Friday, 8th October, 2021 // Property Market News

September at a glance

  • Housing values nationally rose by 1.5% in September to now exceed 20% in capital gains over the previous 12 months,
  • Every capital city and state region saw positive changes to dwelling values over the month, 
  • Advertised supply remains low which is driving the rising values across the country,
  • The number of property sales is well above average as stock sits on the market for a very short time,
  • The rate of growth in rents continues to increase but at a slower rate.

Housing values

National dwelling values rose by 1.5% over September, and similar to last month was underpinned by Hobart where prices were up by 2.3%, Canberra 2.2%, and Sydney and Adelaide where they rose by 1.9%. The worst performers were  Darwin where values just managed to stay positive (0.1%), Perth (0.3%) and Melbourne (0.8%) on the back on further lockdowns. 

Source: CoreLogic Hedonic Home Value Index, 1 October 2021. 

Affordability will now become more challenging due to the 20.3% average increase in national housing values for the last 12 months.
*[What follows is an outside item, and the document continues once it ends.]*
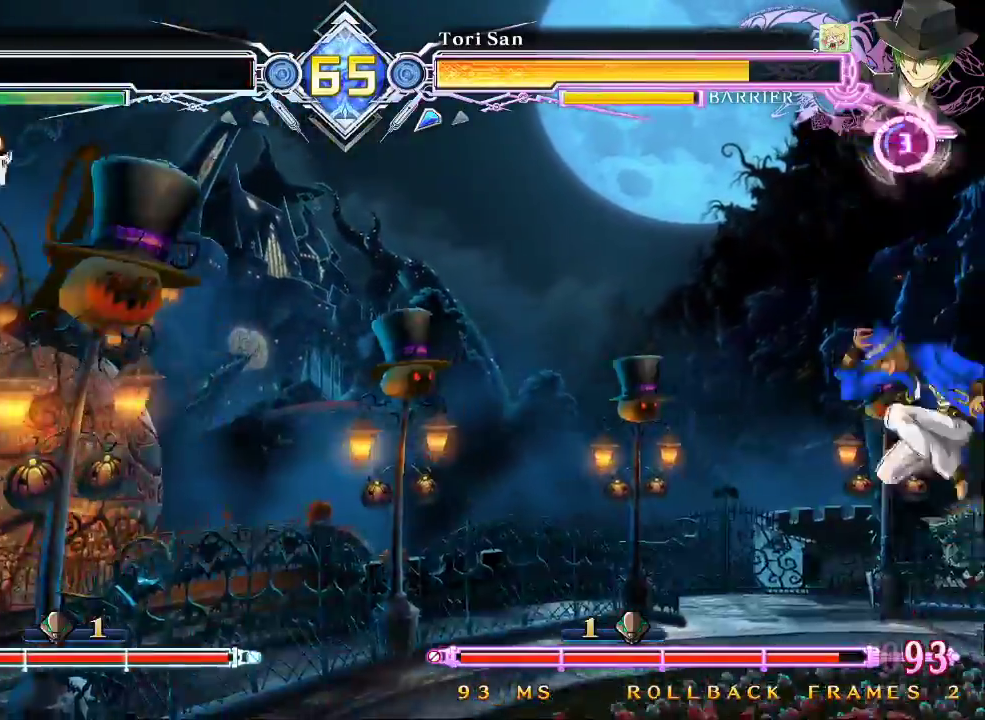
{"buttons": [], "left_stick": "down-right", "events": [[67, "CROSS", "up"], [400, "left_stick", "down-right"]]}
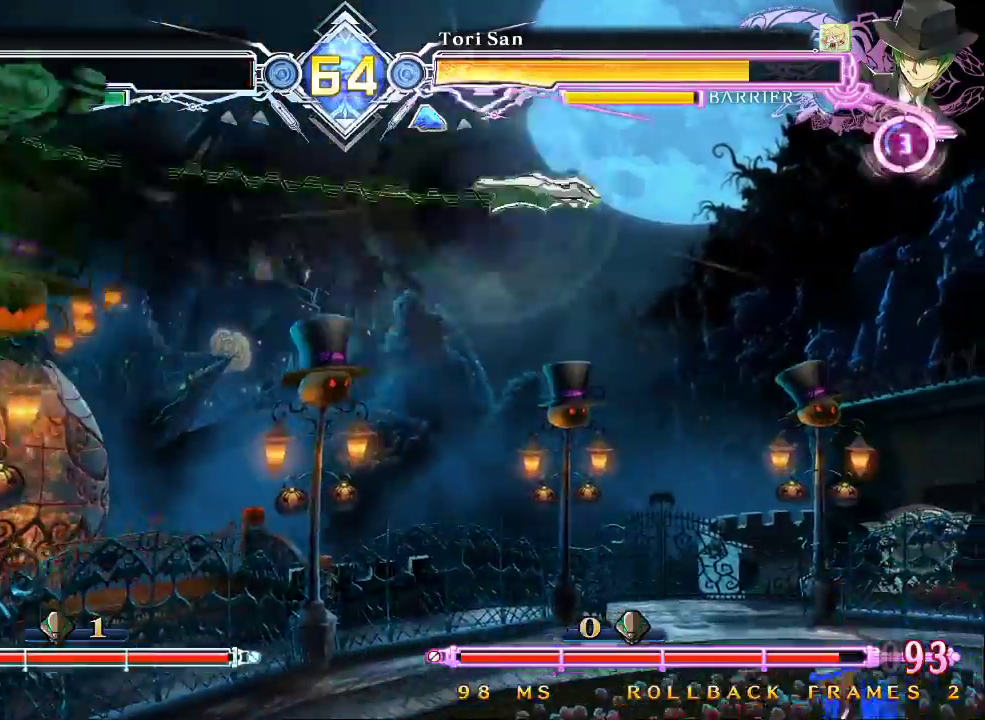
{"buttons": [], "left_stick": "center"}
Household incomes are not growing anywhere near that level and based on a 20% deposit requirement, home buyers need to save approximately $211,219 to afford a property in Sydney, $155,028 in Melbourne, $125,058 in Brisbane, and $105,875 in Adelaide (based on the median values in the table above).

Source: CoreLogic Hedonic Home Value Index, 1 October 2021.

Values in  the combined regional areas rose by 1.7% to achieve a median value of $503,609 compared to the combined capital cities where values increased by 1.5% for a median price of $759,753.

Strong level of sales

Overall, the level of total properties listed for sale remains extremely low and in fact are 28% lower than they have been compared to the five-year average. New listings are also low compared to historic levels, and when they do hit the market they are scooped up quickly by eager buyers. We are in a position where while stock levels are low, the number of property sales is high and well above average.

Source: CoreLogic Hedonic Home Value Index, 1 October 2021.

CoreLogic’s research director, Tim Lawless, noted that “Nationally, homes are selling in 35 days, up from 29 days in April, and vendor discounting levels remain around record lows at -2.8%. Another factor pointing to strong selling conditions is the bounce back in auction clearance rates”.

September saw the average national auction clearance rate return to 80.5% which is the highest it has been since late March. With the lowering of restrictions in sight, and consumers eager to be out and about, coupled with low mortgage rates and very low quantity of new properties advertised for sale, it is expected that demand for housing will remain strong in the near term.


Growth in national rents has continued to rise, up by 8.9% over the year to September, however is expected to taper off.  Rental yields too have dropped to record lows across most regions.

Housing values will likely continue to increase based on the current and near term expectation that interest rates will remain low, and the strong demand what exists concurrently to low levels of inventory on the market. And end to lockdowns is also expected to drive a spike in buyer and seller activity as the traditionally strong spring selling period which has been delayed, kicks into full swing.

A key headwind to look out for is the impact of new credit restrictions aimed at managing household debt in the wake of expectation that interest rates will eventually start to rise. Lenders were advised by regulator APRA in early October that it expects them to assess new borrowers’ ability to meet their loan repayments at an interest rate that is 3.0% above the loan rate compared with a 2.5% buffer which is common today.